In other words, United Russia no longer serves the goals that the Kremlin has set for itself. Despite some stabilization, political risks, especially in the medium term, remain extremely high. This is why, no matter how hard it tries to resist, the ruling party represents the third component of the ARPF. Thus, the ARPF central staff includes secretary of United Russia General Council Sergei Neverov, head of the UR caucus in the State Duma Vladimir Vasiliyev, deputy secretary of the UR General Council Olga Batalina, and UR General Council member Irina Yarovaya.

United Russia no longer serves the goals that the Kremlin has set for itself.
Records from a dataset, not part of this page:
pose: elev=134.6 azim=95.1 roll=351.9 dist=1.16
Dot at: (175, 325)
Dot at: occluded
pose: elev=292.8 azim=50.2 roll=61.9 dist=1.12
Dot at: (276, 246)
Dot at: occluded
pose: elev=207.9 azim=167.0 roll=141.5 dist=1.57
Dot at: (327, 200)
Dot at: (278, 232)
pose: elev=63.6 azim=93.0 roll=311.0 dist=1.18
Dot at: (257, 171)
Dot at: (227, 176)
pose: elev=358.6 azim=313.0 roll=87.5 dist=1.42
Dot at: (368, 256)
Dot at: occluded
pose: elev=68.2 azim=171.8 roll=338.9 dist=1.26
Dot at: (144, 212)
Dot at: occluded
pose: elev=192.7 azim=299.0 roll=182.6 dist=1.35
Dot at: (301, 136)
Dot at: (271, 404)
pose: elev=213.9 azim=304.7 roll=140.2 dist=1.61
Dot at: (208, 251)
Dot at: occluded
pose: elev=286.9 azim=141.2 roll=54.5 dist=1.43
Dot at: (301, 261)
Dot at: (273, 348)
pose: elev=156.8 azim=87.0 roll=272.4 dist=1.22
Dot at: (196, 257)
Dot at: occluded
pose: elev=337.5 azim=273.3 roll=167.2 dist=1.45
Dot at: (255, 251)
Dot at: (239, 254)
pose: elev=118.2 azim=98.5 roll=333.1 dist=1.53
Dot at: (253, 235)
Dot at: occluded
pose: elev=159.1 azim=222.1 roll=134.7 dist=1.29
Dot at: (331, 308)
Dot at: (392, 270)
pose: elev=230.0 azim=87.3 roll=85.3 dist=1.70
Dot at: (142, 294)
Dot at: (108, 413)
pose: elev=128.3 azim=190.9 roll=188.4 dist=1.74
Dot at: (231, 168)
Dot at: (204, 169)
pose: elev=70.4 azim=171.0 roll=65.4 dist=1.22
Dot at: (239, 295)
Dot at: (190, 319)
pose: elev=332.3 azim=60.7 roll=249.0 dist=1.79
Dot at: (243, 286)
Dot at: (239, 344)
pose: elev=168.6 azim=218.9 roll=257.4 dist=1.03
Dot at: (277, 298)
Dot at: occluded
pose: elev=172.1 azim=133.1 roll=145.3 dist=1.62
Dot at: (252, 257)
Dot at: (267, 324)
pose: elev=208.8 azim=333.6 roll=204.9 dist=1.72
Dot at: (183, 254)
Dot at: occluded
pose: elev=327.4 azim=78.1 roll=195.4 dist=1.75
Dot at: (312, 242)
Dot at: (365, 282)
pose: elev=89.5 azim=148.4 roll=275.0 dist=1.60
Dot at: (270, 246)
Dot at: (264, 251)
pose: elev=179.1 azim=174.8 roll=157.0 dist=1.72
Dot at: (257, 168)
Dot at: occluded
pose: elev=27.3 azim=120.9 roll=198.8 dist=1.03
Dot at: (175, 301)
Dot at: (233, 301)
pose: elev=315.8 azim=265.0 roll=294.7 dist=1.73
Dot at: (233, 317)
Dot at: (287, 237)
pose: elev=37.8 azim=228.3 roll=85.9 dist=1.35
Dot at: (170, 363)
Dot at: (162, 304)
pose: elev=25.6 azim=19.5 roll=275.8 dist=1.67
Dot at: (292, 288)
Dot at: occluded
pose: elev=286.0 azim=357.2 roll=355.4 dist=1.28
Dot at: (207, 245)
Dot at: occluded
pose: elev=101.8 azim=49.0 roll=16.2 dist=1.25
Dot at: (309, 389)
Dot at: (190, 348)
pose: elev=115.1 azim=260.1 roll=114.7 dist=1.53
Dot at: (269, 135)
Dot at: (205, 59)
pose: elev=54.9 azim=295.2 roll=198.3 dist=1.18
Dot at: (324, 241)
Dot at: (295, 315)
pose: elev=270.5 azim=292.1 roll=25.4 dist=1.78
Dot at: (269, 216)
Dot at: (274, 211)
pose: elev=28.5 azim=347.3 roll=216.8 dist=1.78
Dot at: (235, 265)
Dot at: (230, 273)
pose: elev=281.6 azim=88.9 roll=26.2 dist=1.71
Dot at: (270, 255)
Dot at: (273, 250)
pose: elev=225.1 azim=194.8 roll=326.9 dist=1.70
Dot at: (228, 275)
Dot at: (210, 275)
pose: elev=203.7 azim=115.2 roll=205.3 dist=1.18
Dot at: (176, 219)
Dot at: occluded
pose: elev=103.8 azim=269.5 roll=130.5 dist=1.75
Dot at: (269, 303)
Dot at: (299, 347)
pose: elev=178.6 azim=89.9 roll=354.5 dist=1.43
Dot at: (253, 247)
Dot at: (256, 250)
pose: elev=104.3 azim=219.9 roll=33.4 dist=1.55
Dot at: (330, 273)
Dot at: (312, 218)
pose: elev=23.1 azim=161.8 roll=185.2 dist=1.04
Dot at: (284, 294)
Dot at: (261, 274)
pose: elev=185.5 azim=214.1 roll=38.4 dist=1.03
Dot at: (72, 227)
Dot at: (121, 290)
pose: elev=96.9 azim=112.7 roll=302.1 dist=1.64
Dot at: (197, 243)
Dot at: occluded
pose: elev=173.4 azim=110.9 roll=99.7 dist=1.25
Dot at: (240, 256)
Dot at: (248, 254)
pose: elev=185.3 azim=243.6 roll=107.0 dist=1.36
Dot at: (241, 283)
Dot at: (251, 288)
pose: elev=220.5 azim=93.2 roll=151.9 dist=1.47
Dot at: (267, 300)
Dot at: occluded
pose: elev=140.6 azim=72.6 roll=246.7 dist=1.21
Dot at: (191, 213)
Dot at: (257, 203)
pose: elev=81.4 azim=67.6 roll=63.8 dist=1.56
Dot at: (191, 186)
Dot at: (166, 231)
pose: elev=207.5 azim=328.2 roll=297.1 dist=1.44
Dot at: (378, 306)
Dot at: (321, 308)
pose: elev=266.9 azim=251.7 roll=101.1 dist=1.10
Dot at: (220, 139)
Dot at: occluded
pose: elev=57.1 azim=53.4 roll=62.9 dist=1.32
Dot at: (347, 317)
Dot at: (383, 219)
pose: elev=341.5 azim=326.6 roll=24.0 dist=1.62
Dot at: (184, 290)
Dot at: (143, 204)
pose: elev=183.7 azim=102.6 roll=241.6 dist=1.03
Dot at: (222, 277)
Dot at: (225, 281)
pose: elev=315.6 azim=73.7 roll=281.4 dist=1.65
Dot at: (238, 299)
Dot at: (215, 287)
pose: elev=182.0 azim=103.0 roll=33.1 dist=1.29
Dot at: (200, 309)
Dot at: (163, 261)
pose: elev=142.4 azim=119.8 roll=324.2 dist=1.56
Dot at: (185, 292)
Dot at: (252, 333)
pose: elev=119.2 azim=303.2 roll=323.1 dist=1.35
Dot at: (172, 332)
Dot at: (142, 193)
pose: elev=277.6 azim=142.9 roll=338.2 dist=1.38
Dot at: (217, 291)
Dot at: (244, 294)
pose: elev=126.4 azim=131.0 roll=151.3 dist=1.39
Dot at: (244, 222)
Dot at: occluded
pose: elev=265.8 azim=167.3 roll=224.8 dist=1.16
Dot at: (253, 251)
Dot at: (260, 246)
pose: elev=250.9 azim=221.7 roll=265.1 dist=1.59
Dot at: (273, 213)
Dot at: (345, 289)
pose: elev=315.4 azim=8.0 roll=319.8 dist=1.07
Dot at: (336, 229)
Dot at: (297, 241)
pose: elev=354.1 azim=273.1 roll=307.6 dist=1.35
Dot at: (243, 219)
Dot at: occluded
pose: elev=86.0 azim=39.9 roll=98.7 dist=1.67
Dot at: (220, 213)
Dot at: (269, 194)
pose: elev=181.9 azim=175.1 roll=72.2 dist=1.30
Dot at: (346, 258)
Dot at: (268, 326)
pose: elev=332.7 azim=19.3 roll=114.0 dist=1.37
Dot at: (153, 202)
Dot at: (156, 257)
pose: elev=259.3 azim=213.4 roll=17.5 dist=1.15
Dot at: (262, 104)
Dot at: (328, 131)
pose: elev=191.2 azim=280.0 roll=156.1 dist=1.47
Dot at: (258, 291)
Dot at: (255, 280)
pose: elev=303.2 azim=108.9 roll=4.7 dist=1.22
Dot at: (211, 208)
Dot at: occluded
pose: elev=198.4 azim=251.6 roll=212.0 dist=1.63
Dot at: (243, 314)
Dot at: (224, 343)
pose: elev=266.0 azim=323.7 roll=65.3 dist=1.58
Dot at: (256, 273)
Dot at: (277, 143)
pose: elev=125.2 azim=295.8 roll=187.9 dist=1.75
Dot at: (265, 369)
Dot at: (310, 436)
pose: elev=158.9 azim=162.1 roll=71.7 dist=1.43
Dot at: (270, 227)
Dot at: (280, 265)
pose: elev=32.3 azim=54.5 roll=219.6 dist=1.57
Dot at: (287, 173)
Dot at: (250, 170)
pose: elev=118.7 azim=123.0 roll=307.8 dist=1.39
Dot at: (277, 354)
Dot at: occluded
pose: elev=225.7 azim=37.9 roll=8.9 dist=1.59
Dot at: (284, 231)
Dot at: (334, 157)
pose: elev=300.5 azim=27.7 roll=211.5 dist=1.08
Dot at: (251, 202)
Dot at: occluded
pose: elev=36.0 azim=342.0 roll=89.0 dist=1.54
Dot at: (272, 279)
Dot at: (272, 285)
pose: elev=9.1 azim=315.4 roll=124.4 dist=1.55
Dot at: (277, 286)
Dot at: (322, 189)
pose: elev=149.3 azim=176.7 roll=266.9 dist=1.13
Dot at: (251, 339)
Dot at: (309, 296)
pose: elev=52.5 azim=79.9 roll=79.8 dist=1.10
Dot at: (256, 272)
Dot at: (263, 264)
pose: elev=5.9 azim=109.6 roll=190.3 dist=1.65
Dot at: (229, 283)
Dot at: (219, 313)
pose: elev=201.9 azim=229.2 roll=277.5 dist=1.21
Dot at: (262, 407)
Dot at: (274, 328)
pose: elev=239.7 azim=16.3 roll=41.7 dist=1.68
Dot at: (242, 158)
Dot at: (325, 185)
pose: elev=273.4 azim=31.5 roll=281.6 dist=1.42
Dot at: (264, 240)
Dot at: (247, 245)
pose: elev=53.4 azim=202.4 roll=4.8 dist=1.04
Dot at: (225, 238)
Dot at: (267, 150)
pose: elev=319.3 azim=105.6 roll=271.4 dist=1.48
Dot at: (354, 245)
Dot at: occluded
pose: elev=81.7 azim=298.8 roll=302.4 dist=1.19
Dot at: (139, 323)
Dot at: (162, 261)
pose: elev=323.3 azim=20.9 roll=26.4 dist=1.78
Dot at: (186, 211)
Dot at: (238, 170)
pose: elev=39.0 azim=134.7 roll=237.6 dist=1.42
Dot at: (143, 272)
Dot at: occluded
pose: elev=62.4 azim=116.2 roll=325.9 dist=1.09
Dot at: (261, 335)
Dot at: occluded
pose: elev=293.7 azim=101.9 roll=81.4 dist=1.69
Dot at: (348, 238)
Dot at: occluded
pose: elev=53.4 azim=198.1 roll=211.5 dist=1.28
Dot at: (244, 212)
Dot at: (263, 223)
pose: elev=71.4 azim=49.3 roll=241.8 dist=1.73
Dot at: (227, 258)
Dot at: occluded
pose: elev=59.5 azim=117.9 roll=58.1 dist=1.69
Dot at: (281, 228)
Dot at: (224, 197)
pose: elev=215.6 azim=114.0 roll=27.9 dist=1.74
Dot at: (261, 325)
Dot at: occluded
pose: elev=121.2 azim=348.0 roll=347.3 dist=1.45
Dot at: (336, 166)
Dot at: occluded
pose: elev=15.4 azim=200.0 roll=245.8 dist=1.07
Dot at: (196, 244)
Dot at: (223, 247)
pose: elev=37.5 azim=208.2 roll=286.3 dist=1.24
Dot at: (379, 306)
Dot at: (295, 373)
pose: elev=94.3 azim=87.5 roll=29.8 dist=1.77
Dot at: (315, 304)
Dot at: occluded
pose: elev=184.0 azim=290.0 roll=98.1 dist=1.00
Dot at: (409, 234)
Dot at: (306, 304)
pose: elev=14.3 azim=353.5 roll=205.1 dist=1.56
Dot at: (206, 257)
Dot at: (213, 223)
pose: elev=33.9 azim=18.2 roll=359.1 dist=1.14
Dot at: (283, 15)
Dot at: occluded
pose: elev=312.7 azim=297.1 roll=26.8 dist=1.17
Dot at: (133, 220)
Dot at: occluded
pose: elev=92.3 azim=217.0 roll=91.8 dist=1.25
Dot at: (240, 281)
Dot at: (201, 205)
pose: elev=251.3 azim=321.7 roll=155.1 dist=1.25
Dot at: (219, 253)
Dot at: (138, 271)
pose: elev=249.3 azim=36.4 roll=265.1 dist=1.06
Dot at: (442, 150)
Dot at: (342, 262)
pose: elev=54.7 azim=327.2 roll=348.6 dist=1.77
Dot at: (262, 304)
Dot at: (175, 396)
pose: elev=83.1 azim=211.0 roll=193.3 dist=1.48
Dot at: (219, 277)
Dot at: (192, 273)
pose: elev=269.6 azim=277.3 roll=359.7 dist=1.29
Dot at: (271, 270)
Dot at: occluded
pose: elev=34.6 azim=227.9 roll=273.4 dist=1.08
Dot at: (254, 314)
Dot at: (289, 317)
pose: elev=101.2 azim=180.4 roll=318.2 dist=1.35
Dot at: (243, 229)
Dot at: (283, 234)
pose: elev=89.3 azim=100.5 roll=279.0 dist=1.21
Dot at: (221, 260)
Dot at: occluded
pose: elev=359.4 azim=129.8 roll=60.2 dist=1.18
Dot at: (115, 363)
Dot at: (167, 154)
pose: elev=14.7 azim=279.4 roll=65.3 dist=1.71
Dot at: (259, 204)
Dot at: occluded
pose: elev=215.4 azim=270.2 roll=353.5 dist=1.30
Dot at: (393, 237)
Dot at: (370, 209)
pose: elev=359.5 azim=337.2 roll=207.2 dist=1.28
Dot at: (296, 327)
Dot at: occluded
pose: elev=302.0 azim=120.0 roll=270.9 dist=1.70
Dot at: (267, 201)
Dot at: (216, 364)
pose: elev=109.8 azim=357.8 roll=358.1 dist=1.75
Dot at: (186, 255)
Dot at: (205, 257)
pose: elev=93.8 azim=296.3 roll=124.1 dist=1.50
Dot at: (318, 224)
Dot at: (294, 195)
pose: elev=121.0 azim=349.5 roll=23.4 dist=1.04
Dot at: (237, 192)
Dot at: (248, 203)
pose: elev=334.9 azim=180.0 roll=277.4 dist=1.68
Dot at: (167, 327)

This group represents a forced union of the ARPF and United Russia, with the latter becoming simply a resource for the former. Efforts have already been made to create a deputy group of the Front within the United Russia caucus in the State Duma; these efforts, however, were suppressed as renegade actions. How many more similar efforts are likely to be made? It looks like the Front’s growing tendency to gradually penetrate governmental bodies through United Russia will only provoke increasing resistance by the ruling party. The day will undoubtedly come when a part of the party’s bureaucracy whose political ambitions have been slighted will start to “cheat” on United Russia and express their fealty to the Front. This will mark the beginning of the party’s end.

The fourth and final component of the ARPF is made up of those political parties loyal to the Kremlin. The Front’s central staff includes representatives of the Patriots of Russia Party (with Nadezhda Korneyeva as its deputy chairman) and the Rodina (Motherland) Party (chaired by Alexey Zhuravlev). This is the same Rodina that, when headed by Dmitri Rogozin, escaped from the Kremlin’s control. Their participation in the ARPF is crucial, feeding the image of a symbolic coalition of pro-Putin forces that imitates a virtual Congress of People’s Deputies.

The transformation of the ARPF into a movement is the regime’s reaction to the demolition of key government institutions, the erosion of confidence regarding these institutions, and deep-seated shifts in the public mind. The Russian people are sick and tired of Putin’s players. However, this is not just a reaction—the regime has admitted its inability to create sufficiently legal government bodies and to found political institutions that would not discredit the government by the mere fact of their existence. The Putin regime used to be called an imitation of democracy. This expression is now out of date. The current Russian regime has become an imitation of an imitation, and the deeper the rifts in society, the more aggressively the government will try to hold it together by propaganda and bureaucracy “braces,” and the larger the political explosion will be when those “braces” snap.